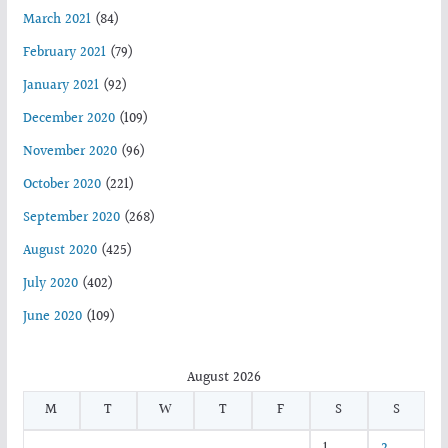
March 2021
(84)
February 2021
(79)
January 2021
(92)
December 2020
(109)
November 2020
(96)
October 2020
(221)
September 2020
(268)
August 2020
(425)
July 2020
(402)
June 2020
(109)
August 2026
M
T
W
T
F
S
S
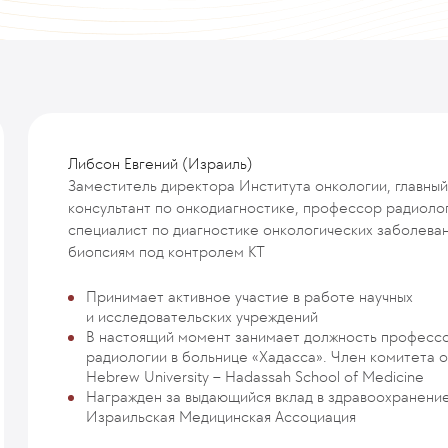
Либсон Евгений (Израиль)
Заместитель директора Института онкологии, главный
консультант по онкодиагностике, профессор радиолог
специалист по диагностике онкологических заболеван
биопсиям под контролем КТ
Принимает активное участие в работе научных
и исследовательских учреждений
В настоящий момент занимает должность професс
радиологии в больнице «Хадасса». Член комитета 
Hebrew University – Hadassah School of Medicine
Награжден за выдающийся вклад в здравоохранение
Израильская Медицинская Ассоциация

#### [Assigned task]
Set down all of the material word for word, but keep each picture out.

#### [Written answer]
March 2021
(84)
February 2021
(79)
January 2021
(92)
December 2020
(109)
November 2020
(96)
October 2020
(221)
September 2020
(268)
August 2020
(425)
July 2020
(402)
June 2020
(109)
August 2026
M
T
W
T
F
S
S
Либсон Евгений (Израиль)
Заместитель директора Института онкологии, главный
консультант по онкодиагностике, профессор радиолог
специалист по диагностике онкологических заболеван
биопсиям под контролем КТ
Принимает активное участие в работе научных
и исследовательских учреждений
В настоящий момент занимает должность професс
радиологии в больнице «Хадасса». Член комитета 
Hebrew University – Hadassah School of Medicine
Награжден за выдающийся вклад в здравоохранение
Израильская Медицинская Ассоциация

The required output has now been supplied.